For Tailscale, you should create a new node dedicated to ZFSBootMenu
, and then configure ACLs to only allow incoming access to that node. Note: even tho this node won't be able to access the rest of your network, Tailscale will leak information about the status and tailnet IPs of the nodes on your network.
zquickinit.sh tailscale
Here's an example ACL:
{
"nodeAttrs": [
{
"target": ["tag:allowfunnel"],
"attr": ["funnel"],
},
],
"tagOwners": {
"tag:incomingonly": ["autogroup:admin"],
"tag:allaccess": ["autogroup:admin"],
"tag:allowfunnel": ["autogroup:admin"],
},
"acls": [
# only allow nodes tagged with allaccess to egress
{"action": "accept", "src": ["tag:allaccess"], "dst": ["*:*"]},
# to allow webttyd ingress
{"action": "accept", "src": ["*"], "dst": ["*:80"]}
],
"ssh": [
{
"action": "accept",
"src": ["tag:allaccess"],
"dst": ["tag:incomingonly"],
"users": ["autogroup:nonroot", "root"],
},
{
"action": "accept",
"src": ["tag:allaccess"],
"dst": ["tag:allaccess"],
"users": ["autogroup:nonroot", "root"],
},
],
}
Required dependencies, you can't remove this.
- Patches
zfsbootmenu-core.sh
- Prompts to unlock encrypted ZFS dataset.

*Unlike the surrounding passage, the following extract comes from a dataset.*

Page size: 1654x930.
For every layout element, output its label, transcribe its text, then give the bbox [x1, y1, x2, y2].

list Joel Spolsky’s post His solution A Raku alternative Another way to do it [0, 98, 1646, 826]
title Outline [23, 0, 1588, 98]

- Then injects the passphrase into the boot environment to prevent prompting twice.
Defines Hooks:
/zquick/hooks/ifup.d
/zquick/hooks/ifdown.d
Uses Hooks:
/zquick/hooks/reboot.d
- Brings down interfaces
/libexec/hooks/early-setup.d
- Starts network interfaces/DHCP
- Installs
tailscale
configured as SSH server
Uses Hooks:
/zquick/hooks/ifup.d
- Starts tailscale
/zquick/hooks/ifdown.d
- Kills ssh sessions
Config Files:
tailscaled.state
->/var/lib/tailscale/tailscaled.state
tailscaled.conf
->/etc/tailscale/tailscaled.conf
- Installs
sshd
configured as a server running on a local interface
Uses Hooks:
/zquick/hooks/ifup.d
- Starts sshd
Config Files:
ssh_host_ed25519_key
->/etc/ssh/ssh_host_ed25519_key
ssh_host_ecdsa_key
->/etc/ssh/ssh_host_ecdsa_key
ssh_host_rsa_key
->/etc/ssh/ssh_host_rsa_key
authorized_keys
->/root/.ssh/authorized_keys
- Patches
zfsbootmenu-preinit.sh
to run the entirezfsbootmenu
script within atmux
session. - The tmux status bar will display status like hostname, tailnet name, and webttyd status.
Uses Hooks:
/zquick/hooks/bash.d
- Starting bash will automatically join the existing session (excluding nested sessions).
- Runs a web-based
ttyd
over tailscale funnel. - Wait, what? You serious??
- Its "secure-enough" in my opinion
- Generates a random 32 character URL
- Sets up
ttyd
to only respond to that URL - Send push notification to your phone using Pushover
- Notification has a link to random URL
ttyd
server will be killed after 30 minutes
Uses Hooks:
/zquick/hooks/ifup.d
/zquick/hooks/ifdown.d
Config Files:
ttyd_pushover.conf
->/zquick/etc/ttyd_pushover.conf
- Provides script
zquick_installer.sh
- Partitioning
- Creating ZFS root pools/datasets
- Installs proxmox
- Encrypting existing uncrypted ZFS root pool/dataset
- Should only be used for testing. Not present in release image.
- Will mount
cache
and.
to/mnt/cache
and/mnt/qemu-host
over 9p filesystem
Defines Hooks:
/zquick/hooks/reboot.d
- Reboot command.
- Unmounts filesystems.
- Invokes hooks in
/zquick/hooks/reboot.d*
Sets hostname.
Config files:
hostname
->/etc/hostname
- vim
- nano
- ssh
- sshd
- curl
- wget
- nc
- w
- nmap
- ncat
- Sets font to ter-v16b, local console only.
Bunch of filesystem related utilities, including partitioning, efibootmgr, disk usage, etc.